A landlord wishing to recover possession of his property must follow the correct legal procedure. If he attempts to evict a tenant otherwise, he may be guilty of a criminal offence and could be ordered to pay substantial damages.

Most private sector tenancies will be assured short-holds where there are two main routes to obtaining possession. Providing that the fixed term of the short-hold tenancy has expired, there is an automatic right to possession under Section 21 of the Housing Act 1988. Otherwise and where the contractual term in the tenancy agreement continues, possession can only be claimed under Section 8 of the Act on the basis of such things as rent arrears and antisocial behaviour. In either case, the tenant must usually be given two months written notice of the intention to re-gain possession.

If possession is being sought under Section 21, the two months written notice can be given during the fixed term but cannot expire before the end of the term.

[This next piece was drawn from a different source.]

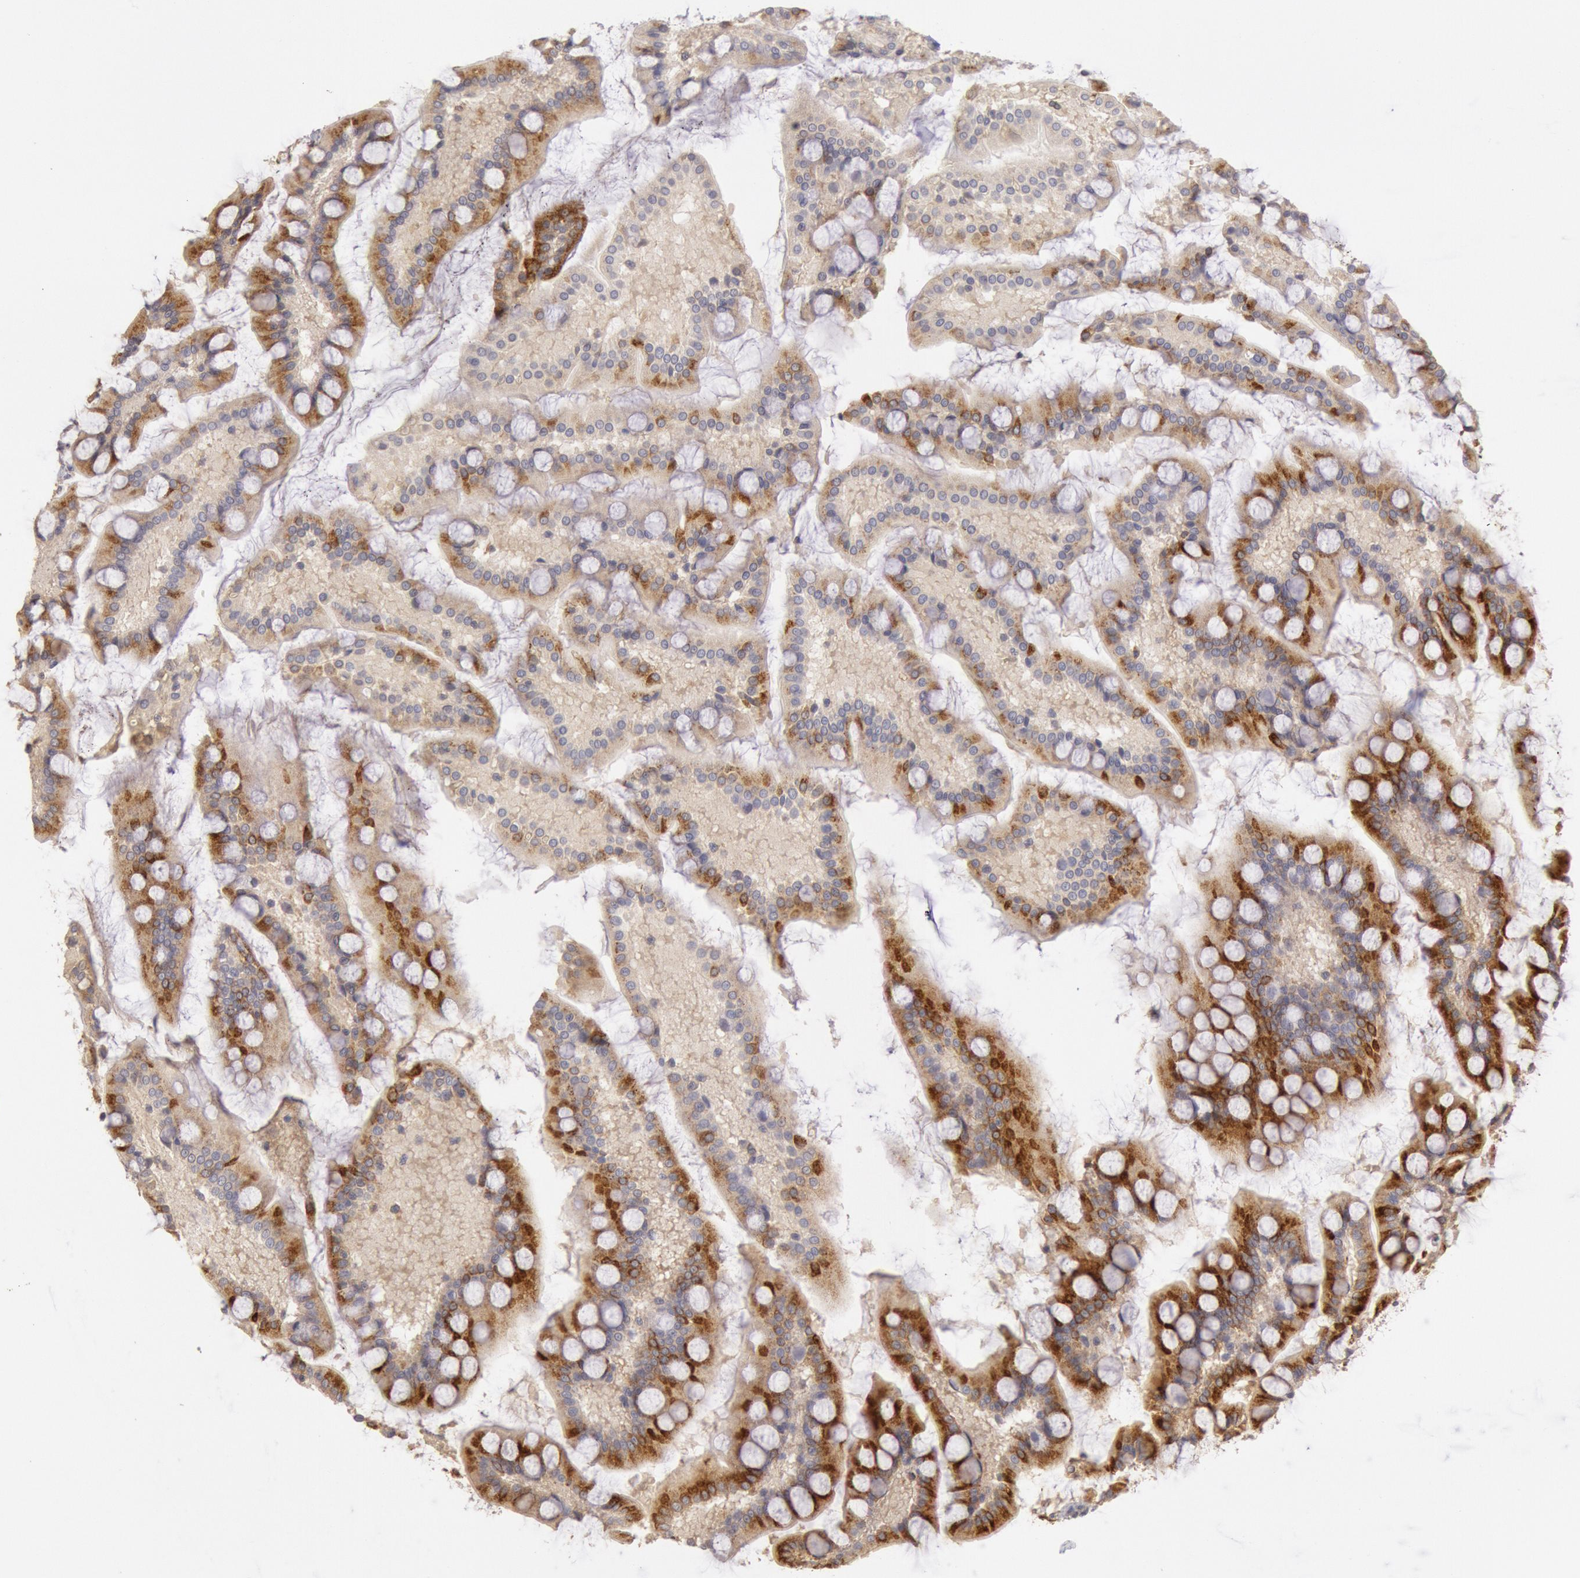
{"staining": {"intensity": "strong", "quantity": ">75%", "location": "cytoplasmic/membranous"}, "tissue": "small intestine", "cell_type": "Glandular cells", "image_type": "normal", "snomed": [{"axis": "morphology", "description": "Normal tissue, NOS"}, {"axis": "topography", "description": "Small intestine"}], "caption": "Brown immunohistochemical staining in unremarkable human small intestine displays strong cytoplasmic/membranous expression in about >75% of glandular cells. The staining was performed using DAB to visualize the protein expression in brown, while the nuclei were stained in blue with hematoxylin (Magnification: 20x).", "gene": "PLA2G6", "patient": {"sex": "male", "age": 41}}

Section 8 applications for such as rent arrears can be made at any time and the notice given will depend upon the ground being used. Applications under section 8 must be made on the prescribed form which can be downloaded here.

There is no special prescribed form for giving notice under section 21 and simply needs to be in writing and specify the date on which possession is required. If the fixed term has expired the two months’ notice must expire on a rental due date.

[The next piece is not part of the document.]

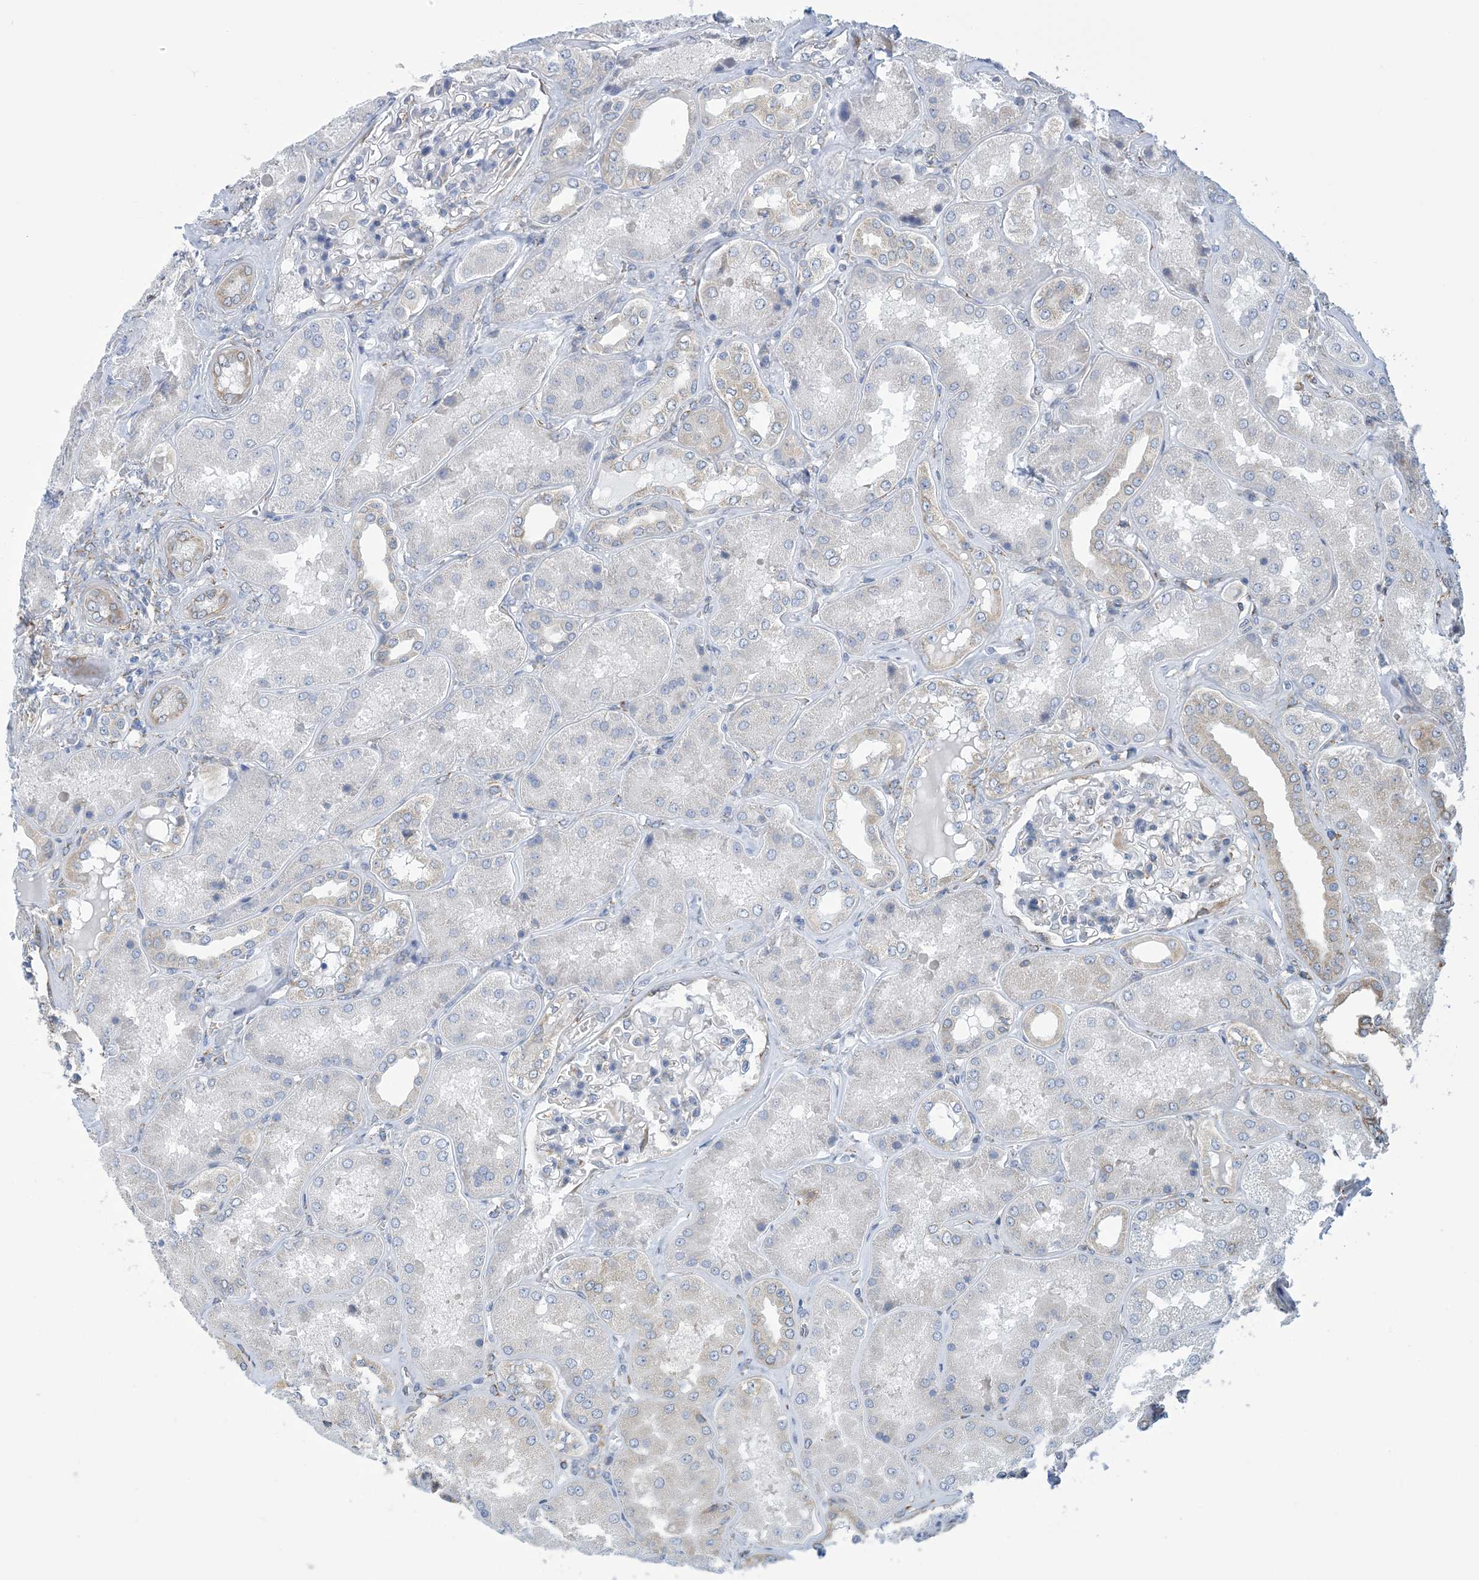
{"staining": {"intensity": "negative", "quantity": "none", "location": "none"}, "tissue": "kidney", "cell_type": "Cells in glomeruli", "image_type": "normal", "snomed": [{"axis": "morphology", "description": "Normal tissue, NOS"}, {"axis": "topography", "description": "Kidney"}], "caption": "IHC histopathology image of benign human kidney stained for a protein (brown), which displays no positivity in cells in glomeruli. (Immunohistochemistry, brightfield microscopy, high magnification).", "gene": "CCDC14", "patient": {"sex": "female", "age": 56}}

If a tenant under an assured short hold tenancy does not leave by the date specified in the notice, it will be necessary to apply to the county court for a possession order. Where there is a written tenancy agreement, the process can be speeded up using the accelerated possession procedure and can be carried out online here. A disadvantage is that rent arrears cannot be claimed under the accelerated possession procedure, and if these are sought, normal possession proceedings must be issued. Here there will be a delay of between six and eight weeks before the application is heard and increased court costs are payable.

You can also apply online for possession under Section 8 using HMCTS Possession Claim Online Service. This allows you to monitor the progress of your claim and also claim rent arrears.

If, having obtained an order for possession, the tenant still does not leave the property, you will have to apply to the county court for a warrant of possession using the prescribed form. The court bailiff will then evict the tenant. The order for possession will specify a date on which the tenant must vacate, which will usually be 14 days after the making of the order, although the court has power to extend this period or make a conditional suspended possession order.